Musharraf escapes arrest after court revokes bail

ISLAMABAD, April 18, 2013

Former military ruler Pervez Musharraf on Thursday managed to evade arrest after the Islamabad High Court cancelled his bail and ordered his imprisonment in the judges' detention case.

Despite the arrest order, not only did he manage to leave the courtroom with the help of his security detail - including commandos from Pakistan Rangers - but he also made his way back home to his farmhouse on the outskirts of Islamabad.

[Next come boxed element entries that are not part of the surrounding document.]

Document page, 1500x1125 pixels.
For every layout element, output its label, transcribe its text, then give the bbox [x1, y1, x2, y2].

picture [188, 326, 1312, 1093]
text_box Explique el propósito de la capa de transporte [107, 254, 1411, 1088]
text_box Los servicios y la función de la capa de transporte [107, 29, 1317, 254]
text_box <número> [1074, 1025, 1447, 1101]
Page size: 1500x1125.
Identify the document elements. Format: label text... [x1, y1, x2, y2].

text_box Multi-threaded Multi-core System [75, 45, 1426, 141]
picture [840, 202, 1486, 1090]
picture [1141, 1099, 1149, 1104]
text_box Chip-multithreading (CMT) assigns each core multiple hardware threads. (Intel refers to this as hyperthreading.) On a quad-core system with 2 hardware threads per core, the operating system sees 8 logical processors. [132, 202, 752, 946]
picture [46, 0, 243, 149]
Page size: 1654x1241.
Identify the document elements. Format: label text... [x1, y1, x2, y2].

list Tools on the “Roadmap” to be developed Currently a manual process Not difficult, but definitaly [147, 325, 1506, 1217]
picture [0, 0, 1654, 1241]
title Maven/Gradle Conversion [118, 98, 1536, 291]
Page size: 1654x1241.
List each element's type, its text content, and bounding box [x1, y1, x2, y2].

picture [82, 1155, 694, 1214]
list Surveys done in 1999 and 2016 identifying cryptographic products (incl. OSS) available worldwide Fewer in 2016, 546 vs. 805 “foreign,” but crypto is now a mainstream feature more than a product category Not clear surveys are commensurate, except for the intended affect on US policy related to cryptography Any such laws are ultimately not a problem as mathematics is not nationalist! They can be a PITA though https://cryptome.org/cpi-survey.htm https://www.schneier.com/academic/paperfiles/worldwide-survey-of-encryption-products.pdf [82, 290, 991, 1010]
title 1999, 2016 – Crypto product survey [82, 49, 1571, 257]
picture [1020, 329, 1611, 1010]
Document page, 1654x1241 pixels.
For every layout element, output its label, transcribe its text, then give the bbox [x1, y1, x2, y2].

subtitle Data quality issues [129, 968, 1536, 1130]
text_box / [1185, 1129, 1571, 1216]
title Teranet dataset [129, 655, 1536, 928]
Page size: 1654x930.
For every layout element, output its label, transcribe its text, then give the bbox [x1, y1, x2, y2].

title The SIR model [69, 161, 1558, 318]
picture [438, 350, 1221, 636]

A good two hours after the court ordered his imprisonment, no formal arrest had been made though a police cordon was thrown around his already highly-secured farmhouse; raising speculations about the possibility of a house arrest. All roads leading to the farmhouse were cordoned off soon after he entered the premises.

The chief coordinator of All Pakistan Muslim League, Muhammad Amjad, told mediapersons outside the farmhouse in Chak Shehzad that Gen. (retd) Musharraf's lawyers would approach the Supreme Court on Thursday afternoon to get protective bail to avoid arrest.

The failure of the caretaker administration to abide by the court order and arrest the former Army chief came in for all round criticism with some political parties describing it as a contempt of court. While issuing arrest orders, the court also cancelled his bail. He was placed on the Exit Control List within a week of his return from self-exile on March 24.

After a fairly smooth three weeks, things began unravelling for Pakistan's last coup-maker from this week. First, he was thrown out of the election race despite filing nominations from four constituencies and now the arrest order. Also, the Supreme Court has been weighing heavily on the federal government to take a position on the treason case that he is facing for subversion of the Constitution.

This was his second appearance before the Islamabad High Court. On his first appearance last week, the judge left the room just before Gen. Musharraf was to enter it; forcing the former Army chief to wait in his car for over half-an-hour.